On August 15, 2015, Mexican-American Tamara Dominguez became the 17th transgender woman killed in the United States in 2015. The 36-year-old was found in a Kansas City, Missouri parking lot, run over by a vehicle behind a church.

According to a witness who called 911, Dominguez got out of a black SUV at 3 am local time. Then the driver hit her with the car, and ran over her twice. She died shortly after arriving at the hospital. Her community of friends say she identified as a transgender woman.

“As with any other investigation, if it determines that the act fits the definition of a hate crime, we will class it accordingly,” Kansas City PD Sergeant Kari Thompson told the Guardian.

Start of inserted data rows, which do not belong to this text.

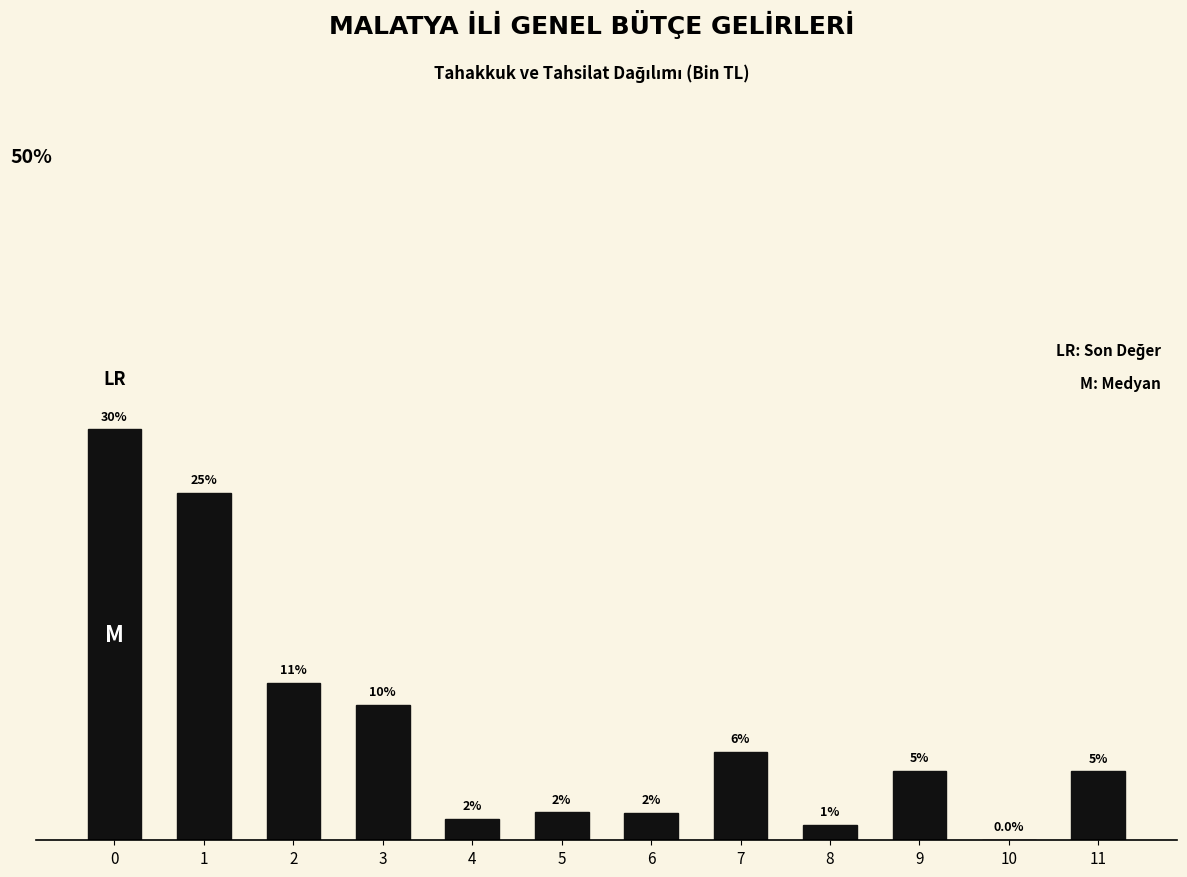

Are the bars horizontal?

No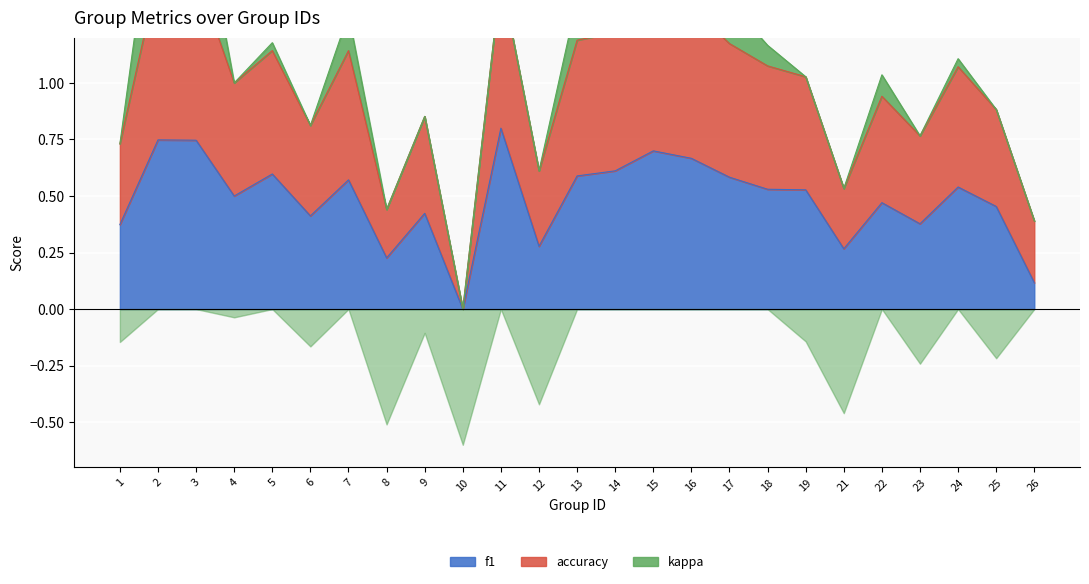

Count the number of categories in the chart.

25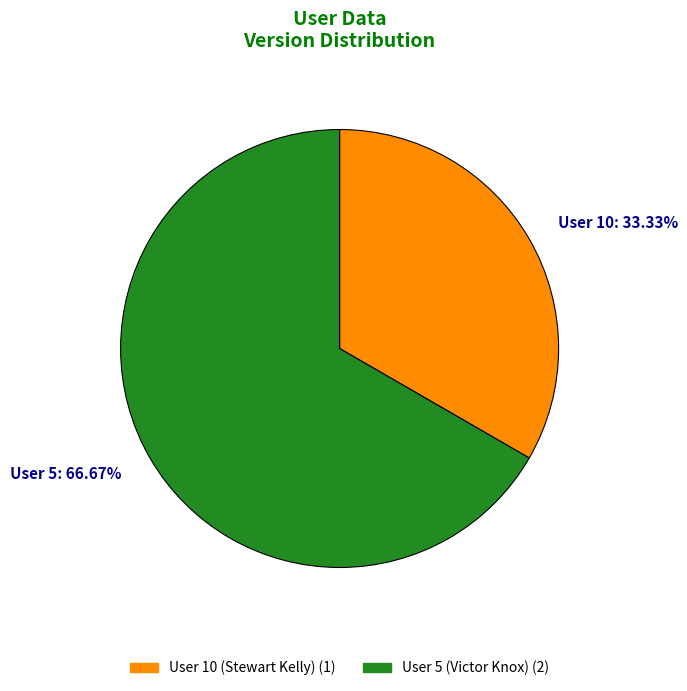

What percentage is the User 10 (Stewart Kelly) slice, to the nearest percent?

33%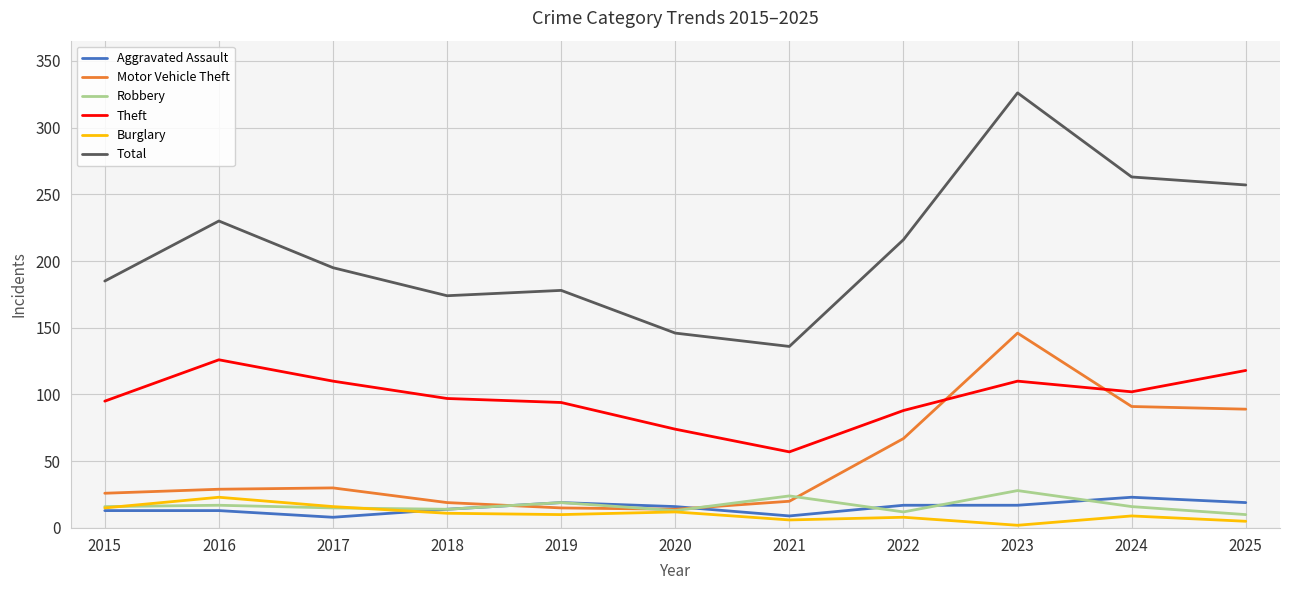

What value does the Motor Vehicle Theft series have at 2018?

19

According to the Kansas City Anti-Violence Project (KCAVP), Dominguez’s death comes in the midst of an outbreak of violence directed toward LGBTQ people in Kansas City—one that is impacting the entire community. “Tamara’s brutal murder has sent a ripple effect of fear across the city as many trans women of color and transgender people are expressing concerns over their physical and emotional safety,” KCAVP’s youth and outreach coordinator Randall Jenson told the Guardian. KCAVP will be holding a community healing event on August 30, 2015.

Earlier this year, the Human Rights Campaign declared a national crisis when it comes to violence against people in the transgender community. Dominguez is the fifth transgender woman whose body was discovered in August. They were all women of color. The names of the other four women are:

  • Amber Monroe, 20, Detroit, Michigan
  • Shade Schuler, 22, Dallas, Texas
  • Kandis Capri, 11, Phoenix, Arizona
  • Elisha Walker, 20, Johnston Country, N.C.